I have always believed that lawyers should be facilitators as much as gatekeepers to intellectual property.  I have written many academic treatises and articles but the work I found most rewarding is a how-to-book I wrote for non-lawyers called “From Edison to Ipod.”  It was also the most difficult writing assignment I have ever had because I tried to get rid of opaque legal language – and we lawyers do like our legal jargon – and to “democratise” the language of intellectual property law – so to speak. The idea was to make intellectual property accessible to those who need it.  There are so many people in the ordinary walk of life who are creative and entrepreneurial these days and I feel strongly that the man in the street should have a sound understanding of what his rights are and how they should be protected." Frederick Mostert

"Our increasingly interconnected world brings together creators and competitors, entrepreneurs and consumers, judges and administrators, pirates and parasites. We can't escape each other and, if we only listen, each of us has something to teach the others. I'm so thrilled to have been part of this teaching process and I'm proud to be part of the intellectual property community, a community which has given so much to so many people despite its diversity and the challenges of constant change".  Jeremy Phillips

2012 IP Hall of Fame inductee David Kappos provided the following tribute to Nikola Tesla:

It is hard to think of an innovator who has had more real impact on our world than Nikola Tesla.  He is truly the father of the entire world's electrical backbone.  His approach to generating, transmitting, and deploying electrical power proved to be the most practical and efficient, so much so that the system he created remains the global standard essentially unchanged to this day.  In very real ways Tesla's work paved the way for the miracles we enjoy in the 21st Century.

Earlier this year members of the global IP community were invited to nominate individuals who they felt had “made an outstanding contribution to the development of intellectual property law and practice” and to supply supporting paragraphs giving their reasons. The nominees were then presented to the IP Hall of Fame Academy members, who voted on who should be inducted.

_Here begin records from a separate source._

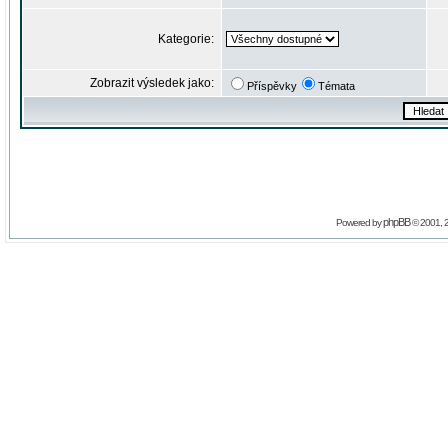
Kategorie:
Zobrazit výsledek jako:
Příspěvky
Témata
phpBB
Powered by
© 2001,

Established in 2006, the IP Hall of Fame honours those who have helped to establish intellectual property as one of the key business assets of the 21st century. The aim is not only to acknowledge the vital role played by these innovators in fostering today's vibrant IP environment and ensuring its continued health, but also to show how central IP is to the global economy and to the well-being of people across the world. The full list of previous inductees can be found here.

This year’s inductees will be honoured at a gala dinner being held in San Francisco this June during IPBC Global.